I tried to console her, but the truth is that overt displays of emotion make me itchy. We Midwesterners are more comfortable with snot than with tears. It’s a condition that conflicts almost constantly with the sappy Celt in me.

In the end I promised Ramla I would go to the airport in her stead and wait for the man to call her again. I snapped my phone shut and dumped it back into my purse.

Rivera’s eyes were shooting sparks. “You don’t have to try so hard,” he said.

“To prove I’m nuts?” I guessed, and wondered rather dismally what I had gotten myself into.

“Give the lady a beer,” he said.

I took a deep breath, gathered my keys, my nerve, a little bit of sanity. “Not right now,” I said. “I’m driving … to the airport.”

“Good idea,” he said. “I’ll head on home. Catch a rerun of Friends, maybe surf for porn. Then tomorrow I can enjoy your obituary with my morning coffee.”

“I thought you didn’t drink coffee.” I turned away, but not before I saw him grind his teeth and follow me.


I drove as fast as the traffic on the 110 allowed.

“Tell me what she said.” Despite Rivera’s dissertation on how he planned to spend his evening, he was sitting beside me, in the Saturn’s passenger seat.

“A strange man called her,” I said.

“I got that part.” He was using his patient tone. I hate his patient tone almost as much as I hate Brussels sprouts, which, by the by, barely deserve to be classified as food.

“Then you know about as much as I do.”

“I’ve got to tell you, knowing some stranger has called my next-door neighbor rarely prompts me to rush to the airport.”
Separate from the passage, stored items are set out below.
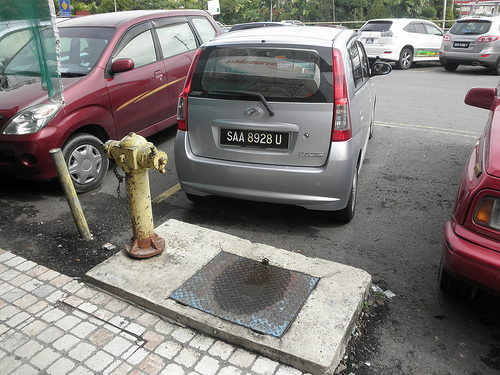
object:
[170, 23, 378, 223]
minivan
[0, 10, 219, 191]
van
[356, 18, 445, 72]
car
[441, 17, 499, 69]
car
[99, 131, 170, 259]
hydrant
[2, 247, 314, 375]
sidewalk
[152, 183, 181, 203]
line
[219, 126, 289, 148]
license plate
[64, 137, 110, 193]
front tire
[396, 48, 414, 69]
tire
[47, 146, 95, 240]
pole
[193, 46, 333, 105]
windshield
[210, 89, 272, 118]
wiper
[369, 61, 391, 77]
side mirror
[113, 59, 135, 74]
mirror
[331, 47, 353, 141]
tail lights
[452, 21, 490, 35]
rear window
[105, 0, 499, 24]
fence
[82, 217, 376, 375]
square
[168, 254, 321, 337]
cover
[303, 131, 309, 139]
keyhole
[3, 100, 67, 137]
headlight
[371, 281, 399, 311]
trash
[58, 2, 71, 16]
sign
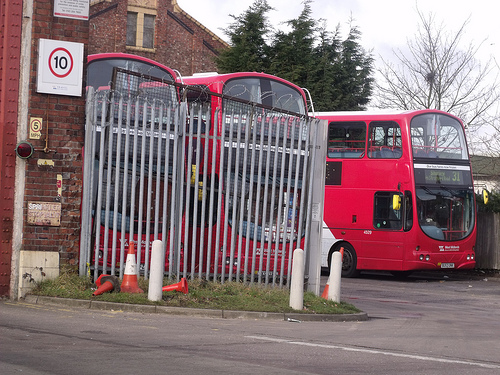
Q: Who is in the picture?
A: No one.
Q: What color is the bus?
A: Red.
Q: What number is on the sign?
A: 10.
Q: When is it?
A: Day time.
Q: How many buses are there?
A: 3.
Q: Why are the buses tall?
A: They are double decker buses.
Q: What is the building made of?
A: Brick.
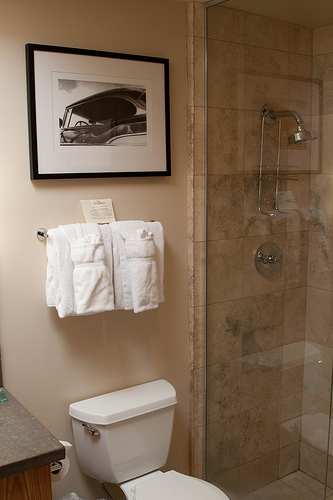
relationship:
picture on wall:
[21, 40, 174, 182] [1, 1, 187, 500]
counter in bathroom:
[0, 381, 66, 477] [0, 0, 332, 500]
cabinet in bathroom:
[0, 464, 53, 499] [0, 0, 332, 500]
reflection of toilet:
[238, 338, 332, 480] [63, 377, 234, 500]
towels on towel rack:
[38, 222, 169, 316] [33, 225, 53, 241]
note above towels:
[75, 194, 117, 230] [38, 222, 169, 316]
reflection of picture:
[228, 67, 326, 181] [21, 40, 174, 182]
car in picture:
[57, 87, 149, 145] [21, 40, 174, 182]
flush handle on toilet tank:
[78, 421, 101, 442] [60, 375, 183, 485]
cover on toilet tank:
[67, 375, 183, 428] [60, 375, 183, 485]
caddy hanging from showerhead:
[253, 110, 292, 223] [261, 105, 318, 150]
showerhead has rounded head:
[261, 105, 318, 150] [291, 130, 321, 143]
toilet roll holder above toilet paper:
[59, 441, 75, 457] [48, 455, 75, 484]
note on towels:
[75, 194, 117, 230] [38, 222, 169, 316]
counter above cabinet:
[0, 381, 66, 477] [0, 464, 53, 499]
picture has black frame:
[21, 40, 174, 182] [21, 40, 44, 186]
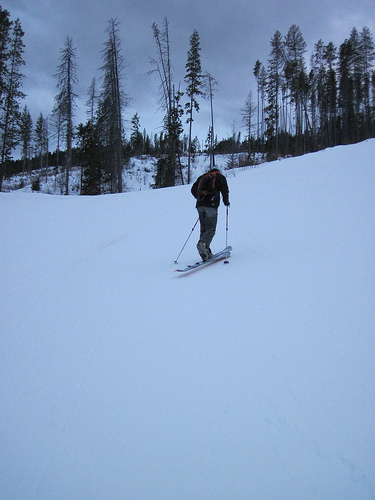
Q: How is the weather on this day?
A: It is cloudy.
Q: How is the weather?
A: It is cloudy.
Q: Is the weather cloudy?
A: Yes, it is cloudy.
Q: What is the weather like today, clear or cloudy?
A: It is cloudy.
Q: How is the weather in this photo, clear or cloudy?
A: It is cloudy.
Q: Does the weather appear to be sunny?
A: No, it is cloudy.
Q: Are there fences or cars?
A: No, there are no fences or cars.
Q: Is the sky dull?
A: Yes, the sky is dull.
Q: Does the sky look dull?
A: Yes, the sky is dull.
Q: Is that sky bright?
A: No, the sky is dull.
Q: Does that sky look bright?
A: No, the sky is dull.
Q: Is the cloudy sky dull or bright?
A: The sky is dull.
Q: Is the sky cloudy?
A: Yes, the sky is cloudy.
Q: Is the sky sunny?
A: No, the sky is cloudy.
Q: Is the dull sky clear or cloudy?
A: The sky is cloudy.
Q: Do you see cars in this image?
A: No, there are no cars.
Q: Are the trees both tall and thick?
A: No, the trees are tall but thin.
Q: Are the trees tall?
A: Yes, the trees are tall.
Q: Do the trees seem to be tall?
A: Yes, the trees are tall.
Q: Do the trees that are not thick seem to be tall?
A: Yes, the trees are tall.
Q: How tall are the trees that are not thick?
A: The trees are tall.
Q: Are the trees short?
A: No, the trees are tall.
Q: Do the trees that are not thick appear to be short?
A: No, the trees are tall.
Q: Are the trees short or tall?
A: The trees are tall.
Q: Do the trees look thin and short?
A: No, the trees are thin but tall.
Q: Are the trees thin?
A: Yes, the trees are thin.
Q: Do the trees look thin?
A: Yes, the trees are thin.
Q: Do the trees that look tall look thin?
A: Yes, the trees are thin.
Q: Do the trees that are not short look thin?
A: Yes, the trees are thin.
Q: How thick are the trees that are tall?
A: The trees are thin.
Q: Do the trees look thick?
A: No, the trees are thin.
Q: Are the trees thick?
A: No, the trees are thin.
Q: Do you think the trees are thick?
A: No, the trees are thin.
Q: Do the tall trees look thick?
A: No, the trees are thin.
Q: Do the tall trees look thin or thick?
A: The trees are thin.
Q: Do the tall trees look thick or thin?
A: The trees are thin.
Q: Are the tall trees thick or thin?
A: The trees are thin.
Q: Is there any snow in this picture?
A: Yes, there is snow.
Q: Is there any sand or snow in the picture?
A: Yes, there is snow.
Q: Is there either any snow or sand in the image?
A: Yes, there is snow.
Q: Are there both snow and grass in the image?
A: No, there is snow but no grass.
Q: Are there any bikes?
A: No, there are no bikes.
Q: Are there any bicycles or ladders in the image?
A: No, there are no bicycles or ladders.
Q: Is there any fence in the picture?
A: No, there are no fences.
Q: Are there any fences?
A: No, there are no fences.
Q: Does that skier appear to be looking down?
A: Yes, the skier is looking down.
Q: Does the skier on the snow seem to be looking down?
A: Yes, the skier is looking down.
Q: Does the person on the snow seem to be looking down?
A: Yes, the skier is looking down.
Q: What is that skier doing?
A: The skier is looking down.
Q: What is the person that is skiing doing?
A: The skier is looking down.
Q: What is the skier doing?
A: The skier is looking down.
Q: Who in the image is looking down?
A: The skier is looking down.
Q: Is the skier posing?
A: No, the skier is looking down.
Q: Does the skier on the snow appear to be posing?
A: No, the skier is looking down.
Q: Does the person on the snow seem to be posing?
A: No, the skier is looking down.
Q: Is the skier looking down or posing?
A: The skier is looking down.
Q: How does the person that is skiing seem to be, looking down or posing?
A: The skier is looking down.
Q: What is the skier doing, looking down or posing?
A: The skier is looking down.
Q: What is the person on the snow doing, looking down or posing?
A: The skier is looking down.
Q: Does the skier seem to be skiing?
A: Yes, the skier is skiing.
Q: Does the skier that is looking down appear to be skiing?
A: Yes, the skier is skiing.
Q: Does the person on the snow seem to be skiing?
A: Yes, the skier is skiing.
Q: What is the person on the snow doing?
A: The skier is skiing.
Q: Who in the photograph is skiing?
A: The skier is skiing.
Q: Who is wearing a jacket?
A: The skier is wearing a jacket.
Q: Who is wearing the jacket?
A: The skier is wearing a jacket.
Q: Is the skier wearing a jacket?
A: Yes, the skier is wearing a jacket.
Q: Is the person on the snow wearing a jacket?
A: Yes, the skier is wearing a jacket.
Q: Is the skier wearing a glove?
A: No, the skier is wearing a jacket.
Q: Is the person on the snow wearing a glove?
A: No, the skier is wearing a jacket.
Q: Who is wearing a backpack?
A: The skier is wearing a backpack.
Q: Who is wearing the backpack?
A: The skier is wearing a backpack.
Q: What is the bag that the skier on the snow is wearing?
A: The bag is a backpack.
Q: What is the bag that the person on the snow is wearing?
A: The bag is a backpack.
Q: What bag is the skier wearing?
A: The skier is wearing a backpack.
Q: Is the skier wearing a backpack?
A: Yes, the skier is wearing a backpack.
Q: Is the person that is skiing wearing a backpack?
A: Yes, the skier is wearing a backpack.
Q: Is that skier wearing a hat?
A: No, the skier is wearing a backpack.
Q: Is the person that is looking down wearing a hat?
A: No, the skier is wearing a backpack.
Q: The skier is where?
A: The skier is on the snow.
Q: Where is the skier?
A: The skier is on the snow.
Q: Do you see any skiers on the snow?
A: Yes, there is a skier on the snow.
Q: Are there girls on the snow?
A: No, there is a skier on the snow.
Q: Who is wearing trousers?
A: The skier is wearing trousers.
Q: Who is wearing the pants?
A: The skier is wearing trousers.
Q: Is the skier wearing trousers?
A: Yes, the skier is wearing trousers.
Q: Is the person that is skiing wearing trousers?
A: Yes, the skier is wearing trousers.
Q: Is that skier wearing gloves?
A: No, the skier is wearing trousers.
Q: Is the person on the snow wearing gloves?
A: No, the skier is wearing trousers.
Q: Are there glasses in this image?
A: No, there are no glasses.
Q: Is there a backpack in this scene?
A: Yes, there is a backpack.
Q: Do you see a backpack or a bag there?
A: Yes, there is a backpack.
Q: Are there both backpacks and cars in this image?
A: No, there is a backpack but no cars.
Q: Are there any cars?
A: No, there are no cars.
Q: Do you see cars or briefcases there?
A: No, there are no cars or briefcases.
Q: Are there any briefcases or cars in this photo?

I gave him a look. He gave it back. Grumpy as hell. Maybe he really didn’t want to read my obituary in the morning paper. So I told him the whole story about how Ramla had been worried about her sister in Yemen. How I had promised to look into things. How I had even farmed the problem out to Brainy Laney, only to learn that things were looking up for Aalia and her hubby. I didn’t leave out any salient points. Hardly.

“So this guy’s been knocking her sister around for years,” Rivera said.

“I believe so.”

“And your neighbor honestly thought the bastard had suddenly been canonized?”

There may have been a certain amount of carefully restrained vitriol in the statement. I had to assume it was brought on by the thought of wife beaters. He had never seemed sexier. Except maybe in the shower. “I take it you don’t think people can change.”